ConstructConnect también advierte de que buena parte de la cartera futura está en fase de preconstrucción y no tiene garantizado el inicio de obra. Para una empresa industrial, un proyecto retrasado puede significar pedidos que tardan más en convertirse en ingresos. Para un inversor, eso se traduce en un riesgo claro: el relato puede ir más rápido que los beneficios reales.

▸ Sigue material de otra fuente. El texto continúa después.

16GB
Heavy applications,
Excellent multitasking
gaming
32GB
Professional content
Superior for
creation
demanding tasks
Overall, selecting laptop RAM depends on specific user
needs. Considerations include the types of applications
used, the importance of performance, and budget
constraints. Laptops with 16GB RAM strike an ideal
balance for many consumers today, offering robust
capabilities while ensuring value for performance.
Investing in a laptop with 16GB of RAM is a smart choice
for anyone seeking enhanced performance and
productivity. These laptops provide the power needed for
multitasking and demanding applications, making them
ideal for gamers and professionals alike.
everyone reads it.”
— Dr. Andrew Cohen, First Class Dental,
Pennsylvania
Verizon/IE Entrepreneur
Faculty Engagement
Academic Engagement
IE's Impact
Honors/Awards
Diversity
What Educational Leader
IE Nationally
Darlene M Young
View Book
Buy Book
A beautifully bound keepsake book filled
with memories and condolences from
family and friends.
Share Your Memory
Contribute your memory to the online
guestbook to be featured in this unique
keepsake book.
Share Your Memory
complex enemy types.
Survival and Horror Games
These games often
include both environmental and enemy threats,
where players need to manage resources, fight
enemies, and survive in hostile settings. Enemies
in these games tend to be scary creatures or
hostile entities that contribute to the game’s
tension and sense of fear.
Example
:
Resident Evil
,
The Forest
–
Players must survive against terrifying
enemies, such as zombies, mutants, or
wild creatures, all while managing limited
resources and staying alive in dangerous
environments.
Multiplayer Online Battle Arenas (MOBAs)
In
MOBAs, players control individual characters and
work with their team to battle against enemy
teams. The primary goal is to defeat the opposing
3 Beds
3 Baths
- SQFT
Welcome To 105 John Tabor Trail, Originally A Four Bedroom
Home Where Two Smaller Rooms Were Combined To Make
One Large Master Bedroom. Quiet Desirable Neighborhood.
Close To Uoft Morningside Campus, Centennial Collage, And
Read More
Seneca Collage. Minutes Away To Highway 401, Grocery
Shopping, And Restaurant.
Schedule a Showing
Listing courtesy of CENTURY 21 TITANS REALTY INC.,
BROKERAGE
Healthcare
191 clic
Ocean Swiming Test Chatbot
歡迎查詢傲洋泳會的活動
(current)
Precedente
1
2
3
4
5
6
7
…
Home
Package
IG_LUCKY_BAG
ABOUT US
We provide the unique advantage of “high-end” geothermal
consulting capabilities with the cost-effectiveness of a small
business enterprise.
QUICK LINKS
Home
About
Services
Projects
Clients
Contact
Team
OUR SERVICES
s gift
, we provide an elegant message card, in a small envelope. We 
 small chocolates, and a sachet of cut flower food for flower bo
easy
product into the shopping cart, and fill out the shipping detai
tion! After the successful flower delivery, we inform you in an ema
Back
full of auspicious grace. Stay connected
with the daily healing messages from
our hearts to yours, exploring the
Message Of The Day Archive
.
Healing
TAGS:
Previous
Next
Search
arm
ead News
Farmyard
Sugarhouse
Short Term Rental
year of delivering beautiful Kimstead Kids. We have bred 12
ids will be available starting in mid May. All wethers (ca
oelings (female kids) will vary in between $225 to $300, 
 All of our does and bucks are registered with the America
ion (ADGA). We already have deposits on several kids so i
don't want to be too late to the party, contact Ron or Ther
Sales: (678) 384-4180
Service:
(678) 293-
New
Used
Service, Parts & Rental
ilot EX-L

Qué cambia para una cartera de largo plazo
Para un inversor español con una cartera diversificada, la primera pregunta debería ser muy práctica: ¿ya tengo exposición a esto? Si invierte en productos globales o estadounidenses, probablemente sí. Un fondo o ETF ligado al S&P 500 ya incorpora tecnológicas, industriales, energía y compañías que pueden beneficiarse directa o indirectamente del ciclo de centros de datos. Por eso conviene revisar los ETFs del S&P 500 antes de añadir más capas temáticas.
La segunda pregunta es cuánto peso tiene sentido dar a una tendencia que ya ha subido mucho. La IA puede ser una transformación real y, al mismo tiempo, estar cara en algunas partes del mercado. No son ideas incompatibles. Una buena temática no siempre es una buena inversión si se compra tarde, caro o con demasiado peso en cartera.
Y la tercera es el vehículo. No es lo mismo comprar acciones sueltas de industriales, usar un ETF temático, invertir en un índice amplio o mantener una cartera global. Cambian los costes, la diversificación, la fiscalidad, la divisa y el riesgo de concentración. En inversión, muchas veces lo difícil no es encontrar la historia atractiva, sino decidir cuánto riesgo merece dentro de una cartera que debe sobrevivir a más de una moda.
La señal de Wells Fargo importa porque sugiere que el dinero de la IA empieza a llegar a la economía física. Pero el inversor no debería leerlo como una invitación a perseguir la subida. La decisión sensata es revisar exposición, costes y concentración, y recordar que incluso las tendencias más potentes tienen ciclos, retrasos y precios que pueden dejar poco margen de error.